#### WHAT THE TASK REQUIRES:
Retype the whole listing, please, keeping every line exact and dropping the pictures.

#### RECORDS PROVIDED:
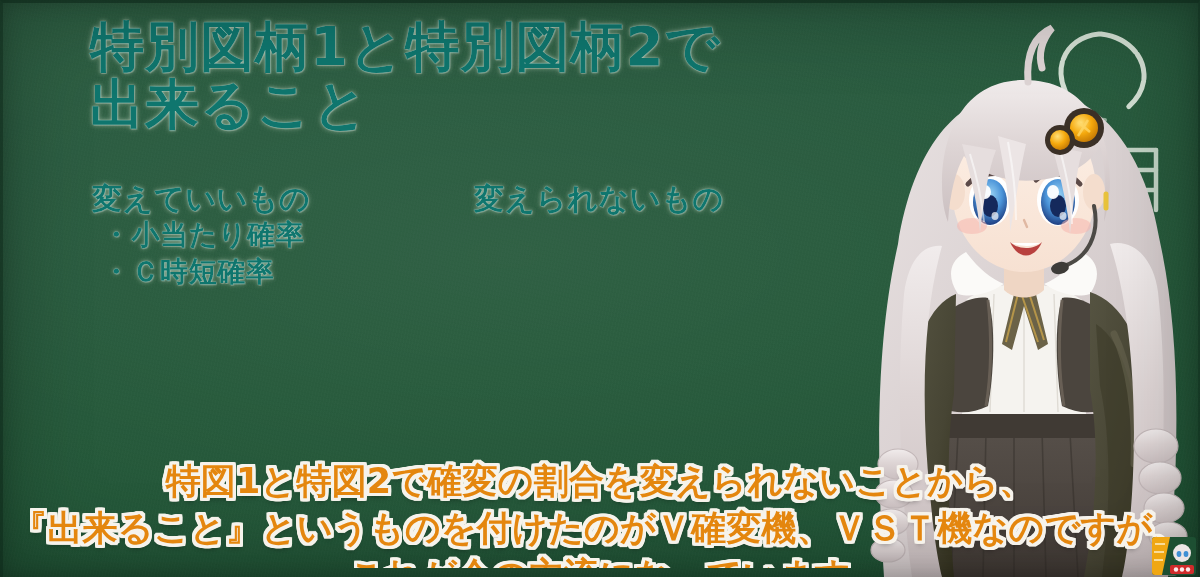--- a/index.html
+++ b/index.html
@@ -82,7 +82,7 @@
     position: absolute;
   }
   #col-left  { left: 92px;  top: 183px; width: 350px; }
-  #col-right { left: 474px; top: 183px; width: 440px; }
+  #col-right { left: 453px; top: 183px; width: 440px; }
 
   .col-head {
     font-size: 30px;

#### WRITTEN RESPONSE:
--- a/index.html
+++ b/index.html
@@ -82,7 +82,7 @@
     position: absolute;
   }
   #col-left  { left: 92px;  top: 183px; width: 350px; }
-  #col-right { left: 474px; top: 183px; width: 440px; }
+  #col-right { left: 453px; top: 183px; width: 440px; }
 
   .col-head {
     font-size: 30px;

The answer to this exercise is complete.